First strand synthesis
- ran without actinomyocin (don’t have any). Already did DNA digestion so hopefully this isn’t necessary
Second strand synthesis
- setup is easy
- run bead cleanup using Aline beads from Jeff in place of AMPure XP beads
- purify dsDNA (beads)
- end prep
- adapter ligation
- purify DNA (beads)
- this uses a lot of beads. Ordered more Aline beads from Aline biosciences
- PCR enrichment
- ran on QPCR machine with EvaGreen
- 14 cycles, started to saturate, pulled off
- testing sample by running out product on a gel
- Typhoon isn’t working — images are perfectly 100% blank. no noise, no contrast, no background of gel.
- still have 1 more bead clean up to do.
- compute z-calibration from surface beads for STORM2 for Ella
- cancelled STORM imaging for tonight (insufficient time to setup a run before midnight, insufficient time to collect 2 color data if the staining works before 10am).

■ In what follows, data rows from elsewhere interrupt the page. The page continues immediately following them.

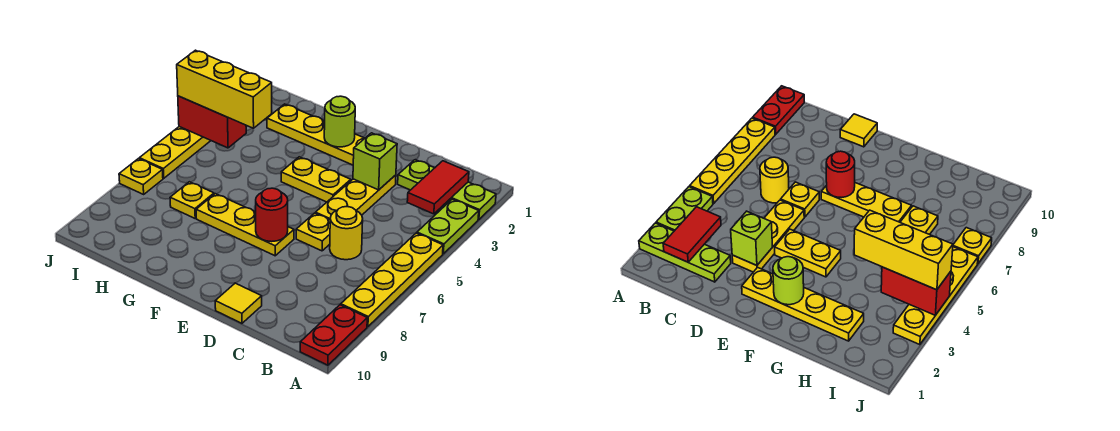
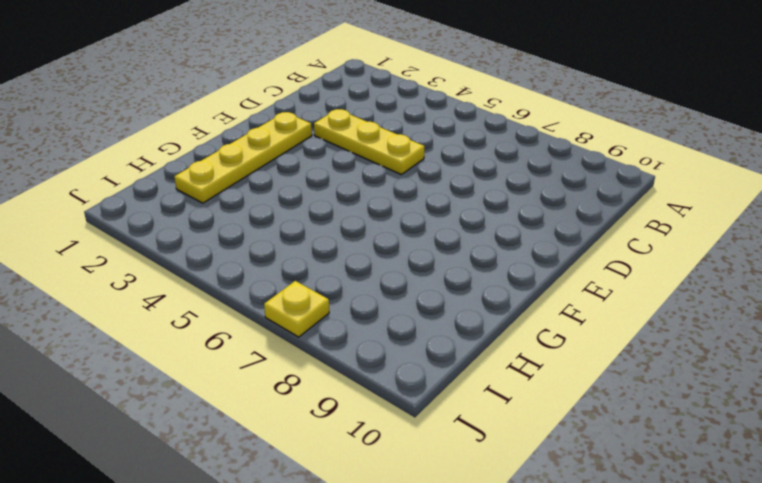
none -> lime 1x3 plate [398,160,496,220]
none -> lime 1x2 plate [417,199,479,254]
none -> yellow 1x4 plate [341,233,443,327]

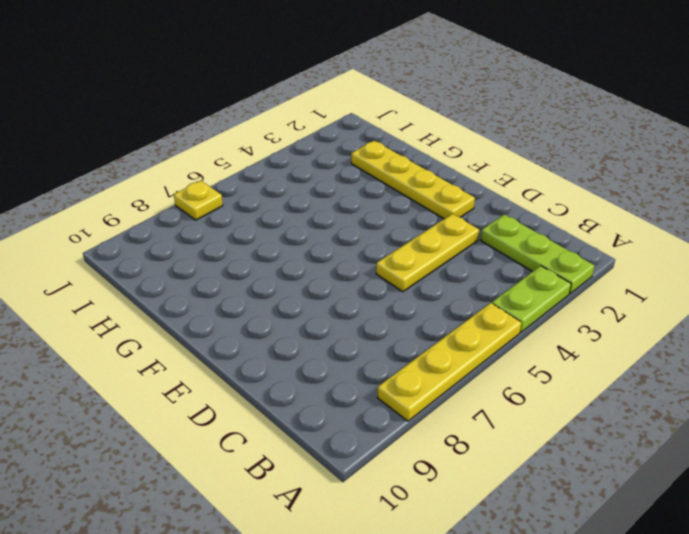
none -> red 1x2 plate [300,305,367,365]
none -> yellow 1x1 round brick [330,207,363,260]
none -> yellow 1x1 plate [296,213,330,251]

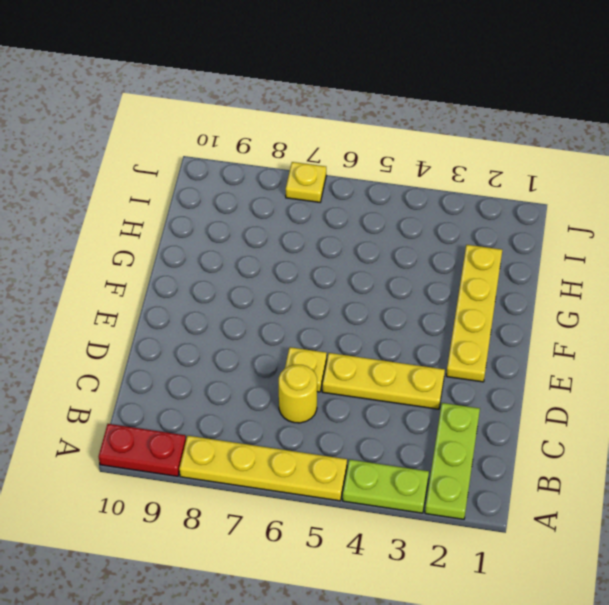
none -> yellow 1x1 tile [215,283,262,323]
none -> yellow 1x2 plate [281,157,351,202]
none -> yellow 1x3 plate [196,194,294,256]

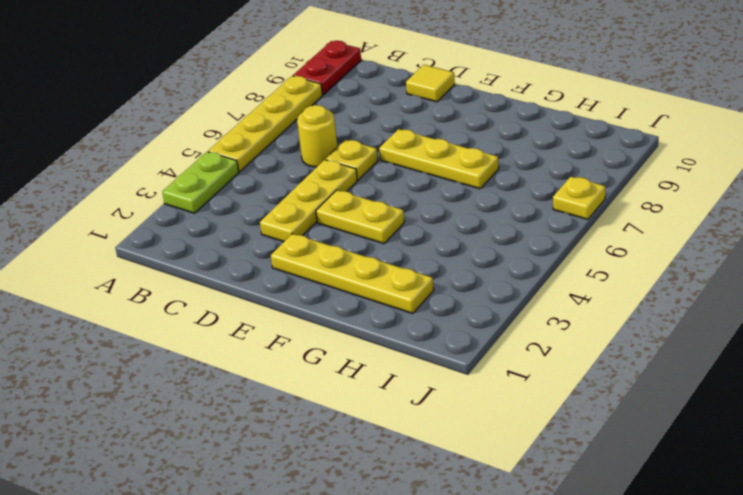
none -> lime 1x3 plate [398,160,496,220]
none -> yellow 1x1 plate [170,182,214,218]
none -> yellow 1x4 plate [139,127,211,178]

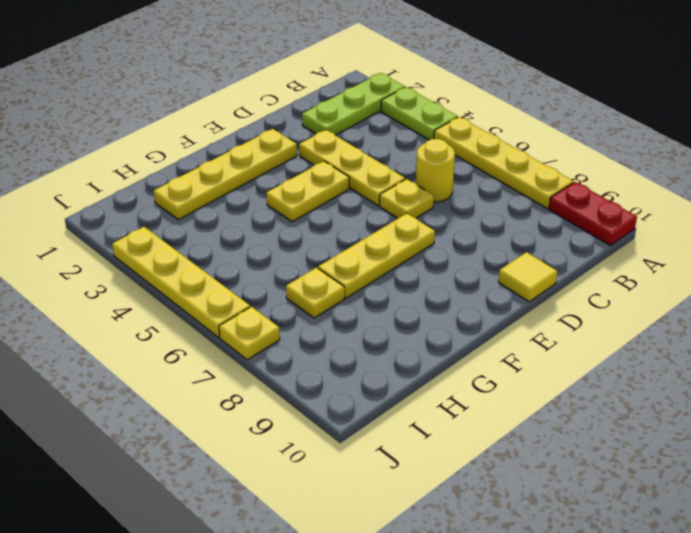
none -> red 1x2 tile [407,161,469,214]
none -> lime 1x1 brick [353,133,397,190]
none -> red 1x1 round brick [256,188,288,242]

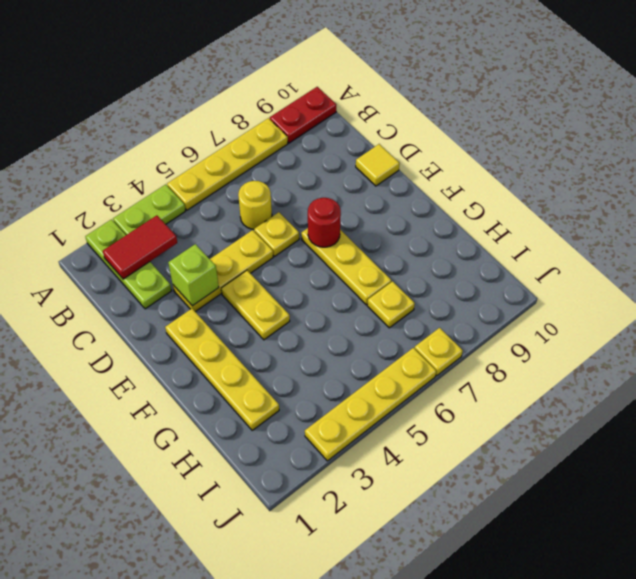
none -> lime 1x1 round brick [324,96,355,147]
none -> red 1x2 brick [178,96,246,148]
none -> yellow 1x3 brick [177,50,272,128]

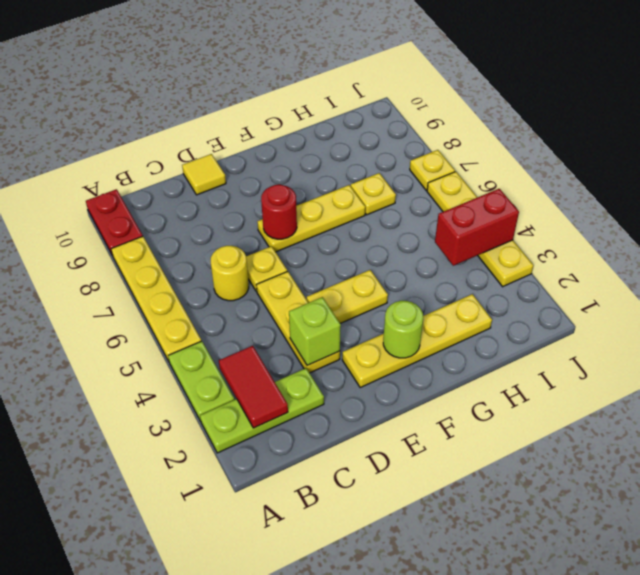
none -> yellow 1x3 brick [177,50,272,128]

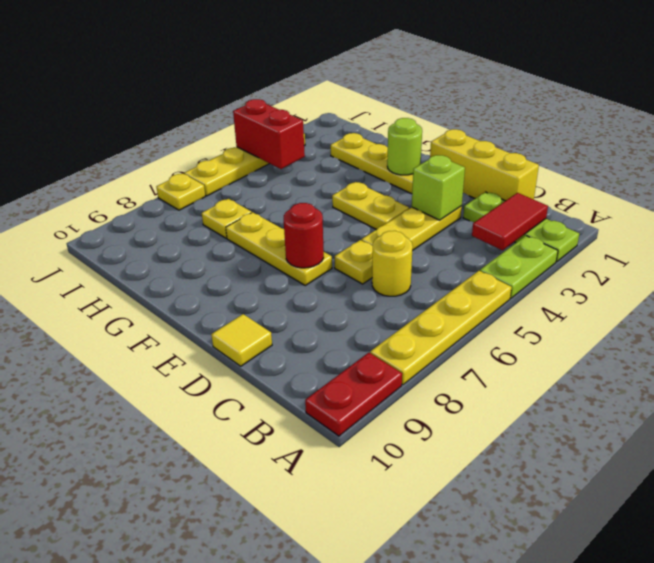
yellow 1x3 brick [430,129,539,201] -> yellow 1x3 brick moved to [177,50,272,128]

- signed up for STORM4 for Thursday and Friday for live imaging with Steven. STORM4 might not work — the 100x objective went missing.
Ph KD immuno
- finished staining
- tested samples on Turnkey. WT shows decent staining. Ph in KD not detectable, but need nuclear counterstain to validate cell region.
- maybe try imaging these on confocal tomorrow.
- Editing recommendations for YF application
- Editing Ph manuscript draft
- got new Ph manuscript draft, will try to add to current one.